Robert De Niro and Bradley Cooper join the deflated party – presumably because it’s hard to say no to a guy that’s gotten you back-to-back Oscar nominations – as an unlucky-in-love father and a sales executive respectively, and neither role is much to speak of. I would go so far to to say that Rudy Mangano, Joy’s irritating father, is an insufferable character, always misguided in his thought process and yet playing the role of the benevolent arbiter. He irked me to no end, most particularly because O. Russell poorly defines his bipolar relationship with Joy. It’s instead glossed over or forgotten about and we’re left wondering exactly why she ever even lets him step foot in the same room as her.
But as the title suggests, this is the story of Joy – not the bulk of supporting characters taking up breathing space – and as the magnanimous caregiver-turned-CEO, Jennifer Lawrence is lights out. Lawrence has this inimitable ability to get under the skin of characters as if by crawling in through their eyelids and her take on Joy Mangano is no different. In a film teeming with underdeveloped characters, Joy feels like a flesh and bone human, teetering on the brink of financial collapse and buckling under the immense pressure that her family is constantly balancing upon her shoulders. Getting back to the Charlie and the Chocolate Factory connection, there are so many bodies crowding the cramped halls of the Mangano household that even Joy’s mostly deadbeat ex-husband (Édgar Ramírez) gets to carve out a spot in the basement.
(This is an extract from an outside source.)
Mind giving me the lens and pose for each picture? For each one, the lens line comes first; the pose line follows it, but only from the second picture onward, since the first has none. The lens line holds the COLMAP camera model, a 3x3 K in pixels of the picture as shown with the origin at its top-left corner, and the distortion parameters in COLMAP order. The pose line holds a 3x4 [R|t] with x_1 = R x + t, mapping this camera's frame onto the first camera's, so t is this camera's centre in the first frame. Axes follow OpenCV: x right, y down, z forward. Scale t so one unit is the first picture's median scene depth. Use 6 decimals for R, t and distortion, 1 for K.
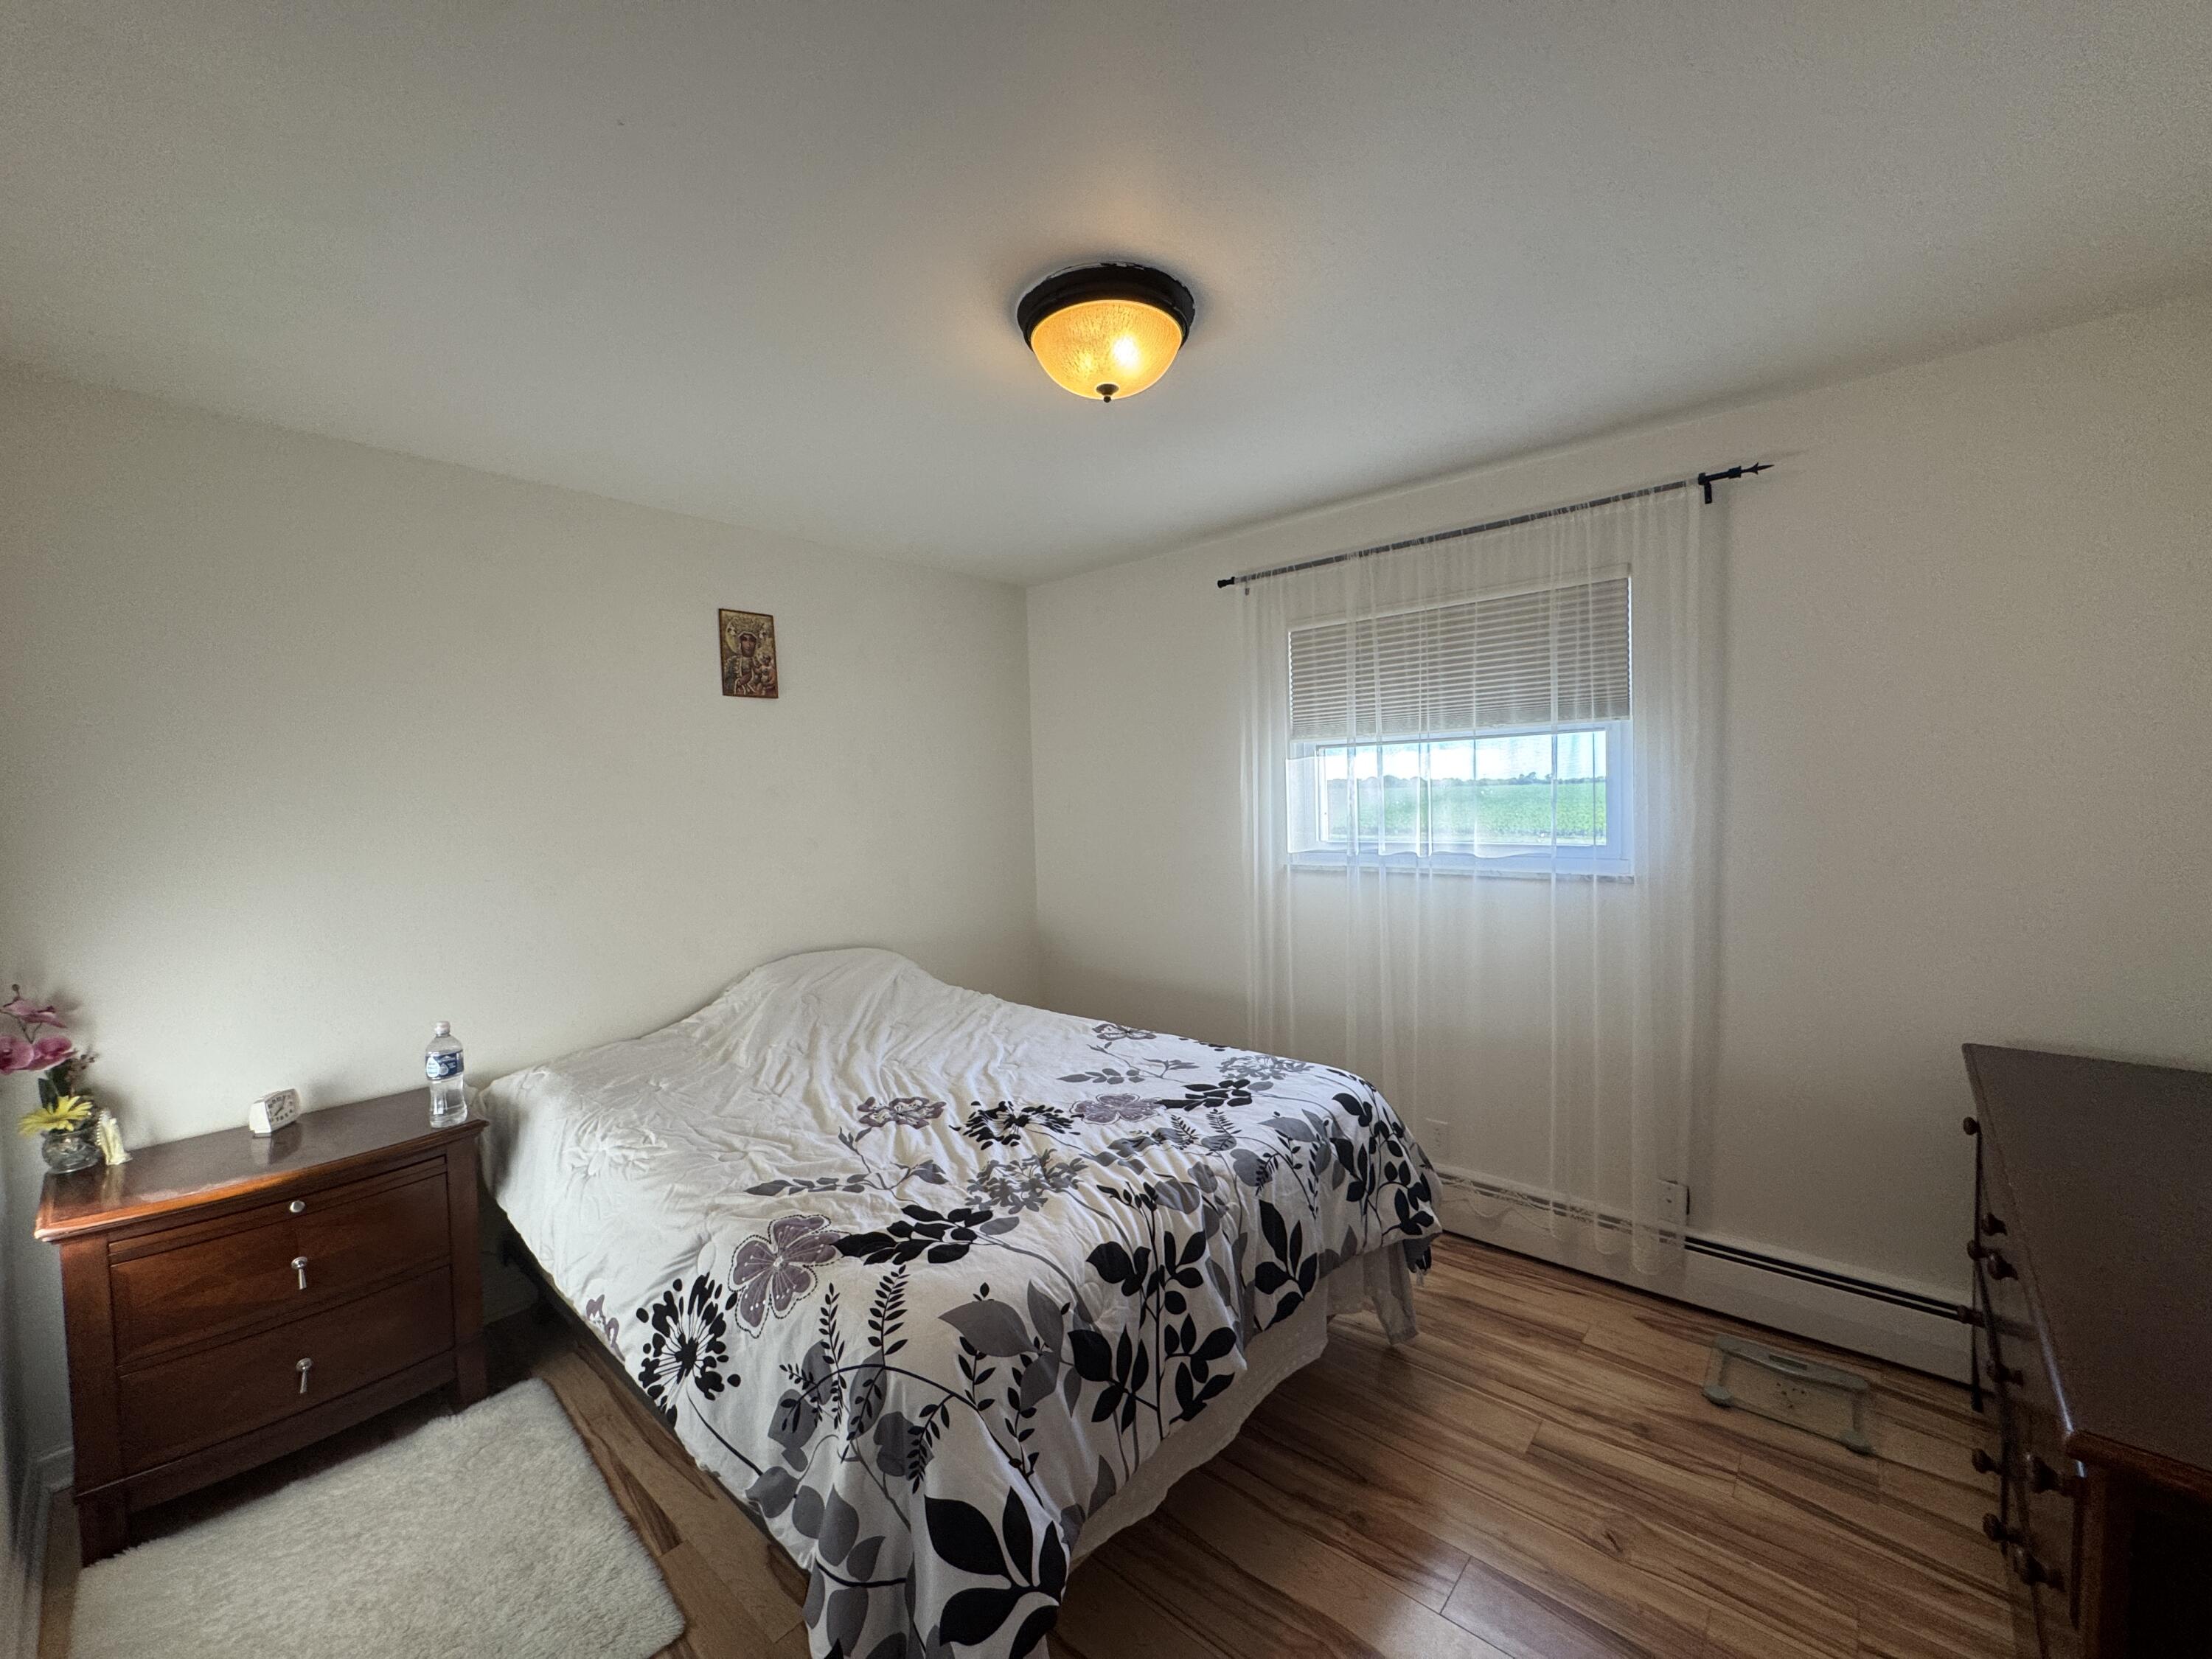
lens RADIAL K [[884.7, 0, 1107.5], [0, 884.7, 839.7], [0, 0, 1]] dist [-0.005591, 0.001026]
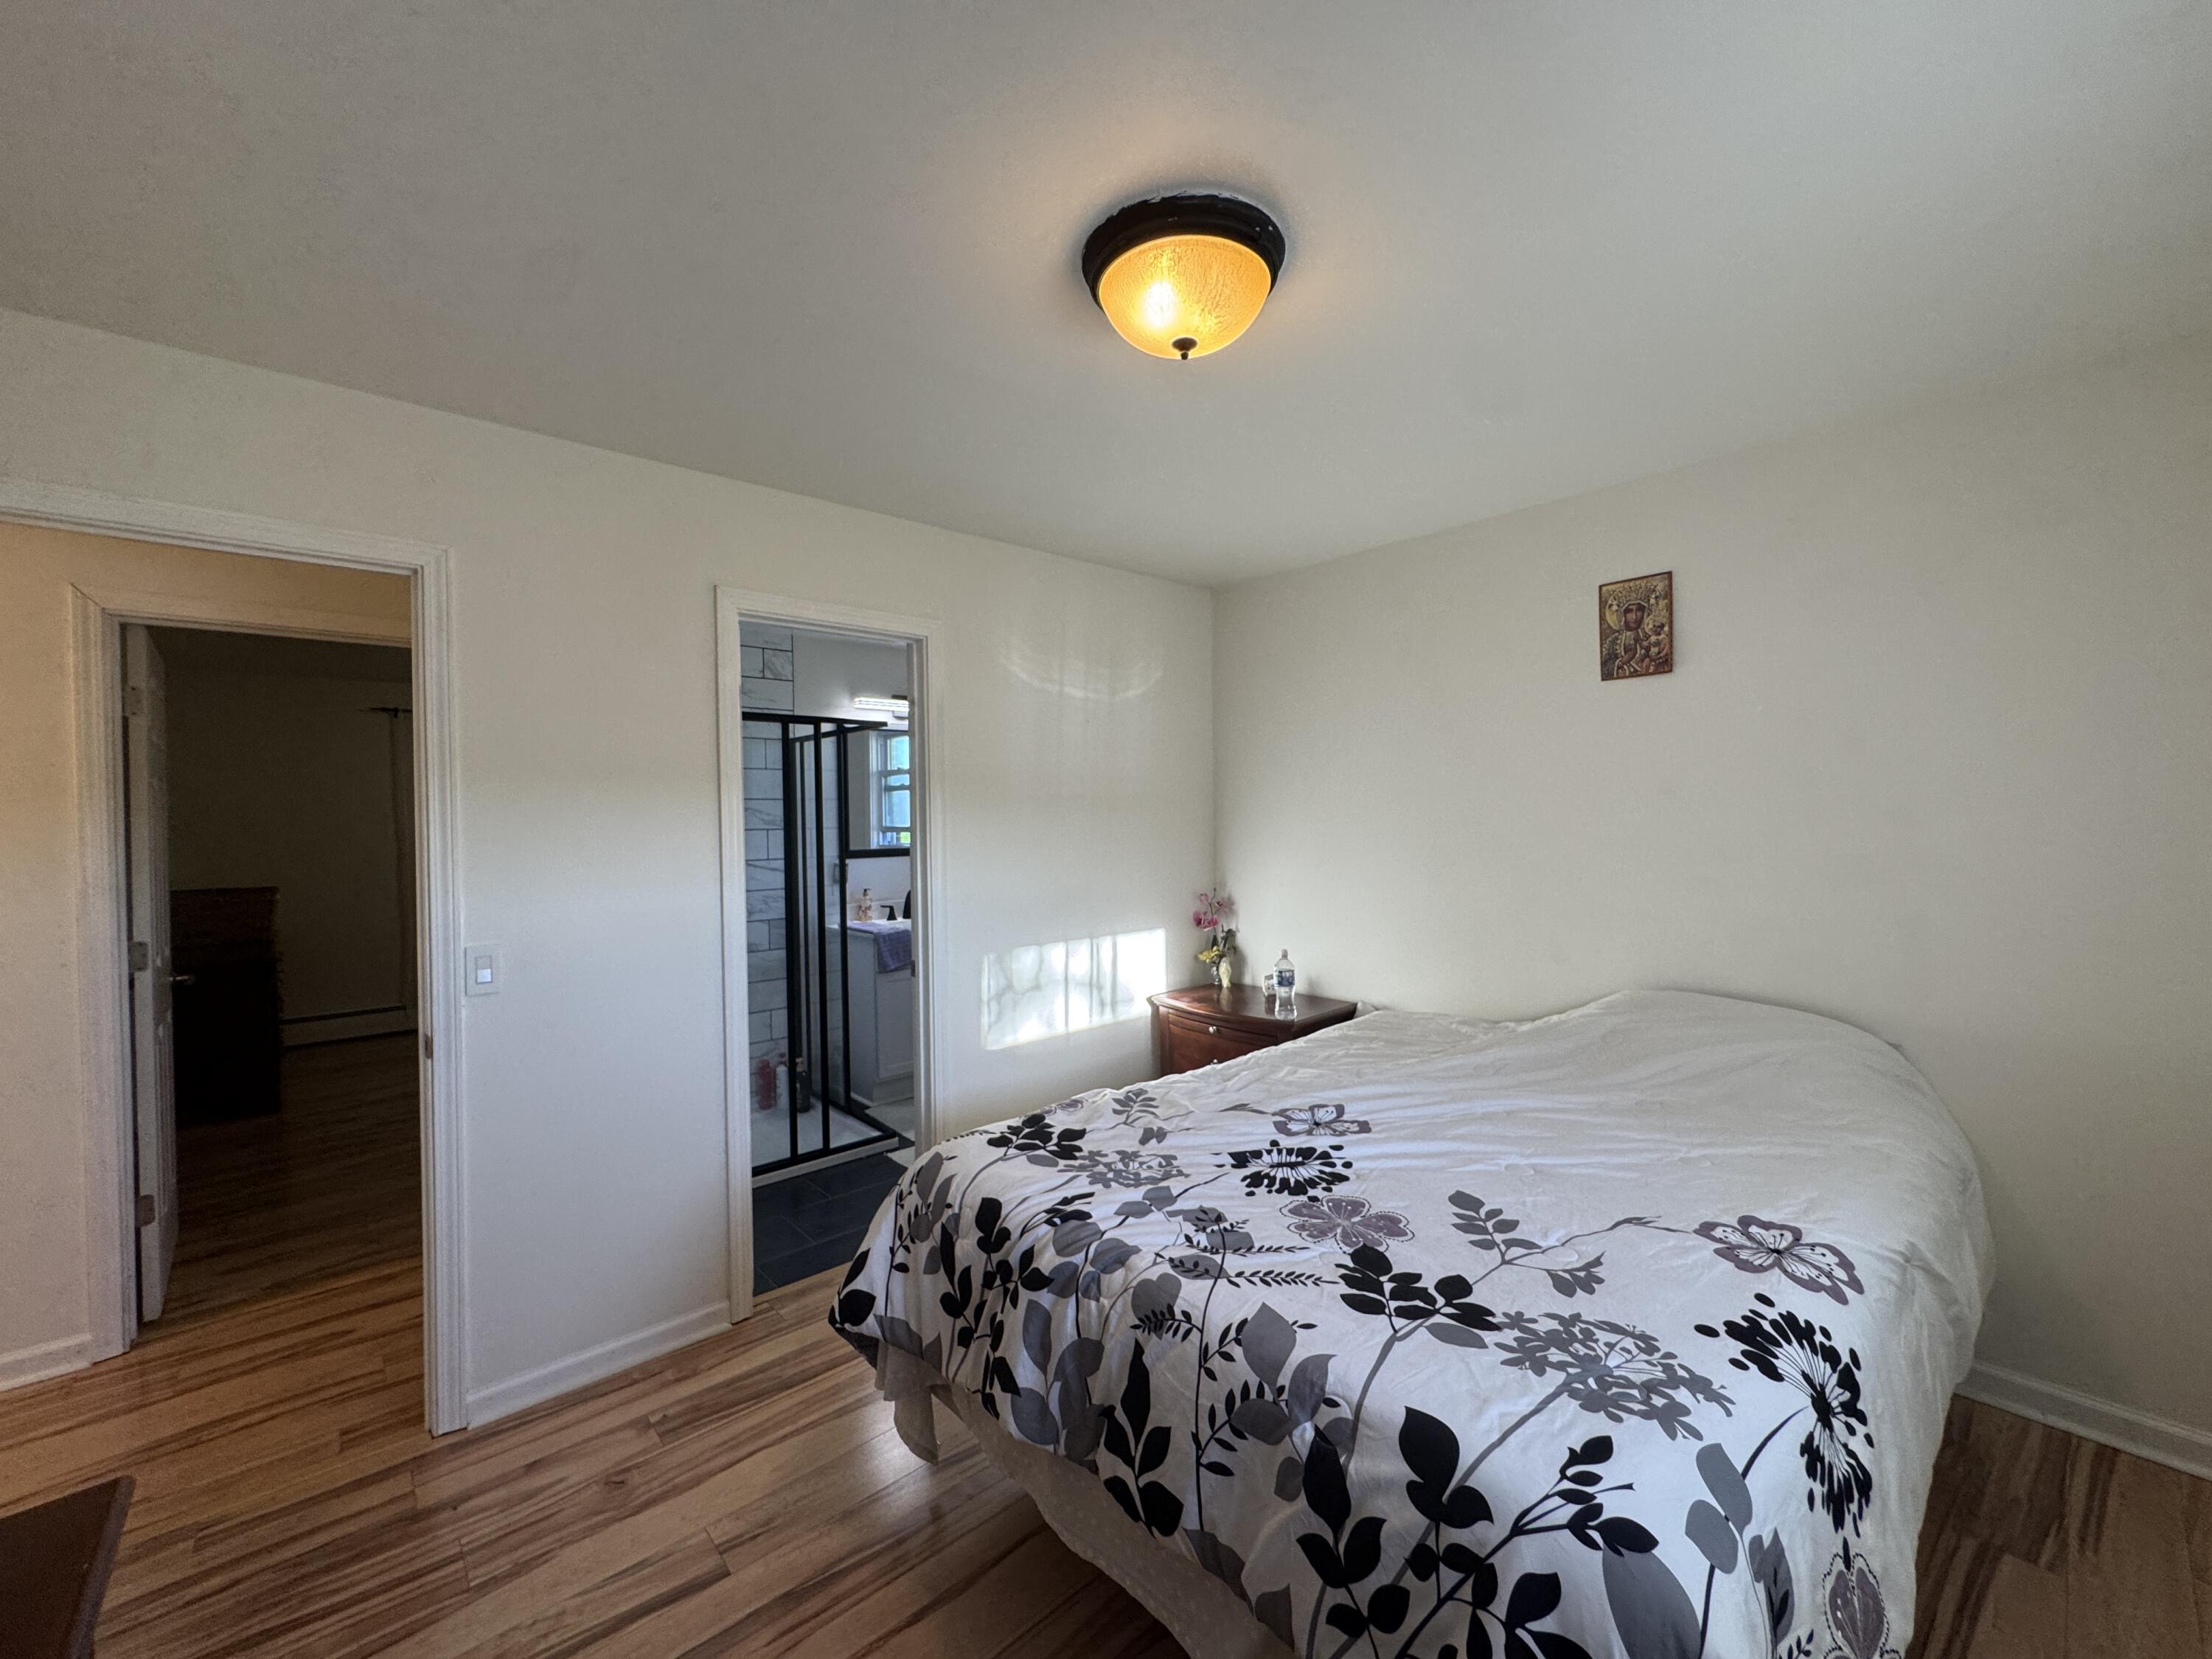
lens RADIAL K [[884.7, 0, 1099.6], [0, 884.7, 831.9], [0, 0, 1]] dist [-0.005591, 0.001026]
pose [[-0.124059, 0.046939, -0.991164, 0.726951], [-0.027122, 0.998347, 0.050674, -0.056347], [0.991904, 0.033169, -0.122581, 0.830242]]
Joy’s golden ticket arrives in the form of her innovative mind and industrious spirit spurred by a serendipitous sailing expedition and highly revered teak wood.
Slashing her hands into ribbons wringing out a wine-glass-litered mop, the idea of the self-squeezing Miracle Mop strikes the overworked, underplayed Joy like a bluebird through a windshield. She races to sketch her designs in Crayon, because poverty. But for all of O. Russell’s failures as both a writer and director with Joy, Jennifer Lawrence does her utmost to keep us interested and engaged and in big internal moments of epiphany and tender family moments both, she thrives. She plays Joy with obvious heart that grows and bubbles into strong-willed panache that has her facing off against men trying their utmost to take advantage of her. Seeing that Joy opens with a tribute to all the under-appreciated, hardworking ladies of the world, we enter expecting a feminist through line that only seems to peek its head out occasionally from under all the clutter. Another weird, inexpiable instance of the funky, borderline bad, storytelling that characterizes Joy. Without Jennifer Lawrence, Joy would be a disaster, as David O. Russell hits a new low point in what was to be his career resurgence.
CONCLUSION: ‘Joy’ provides another phenomenal starring vehicle for the uncommonly talented Jennifer Lawrence but, in all other regards, is a cluttered, confused mess. David O. Russell has fallen far from the great heights of his previous endeavors.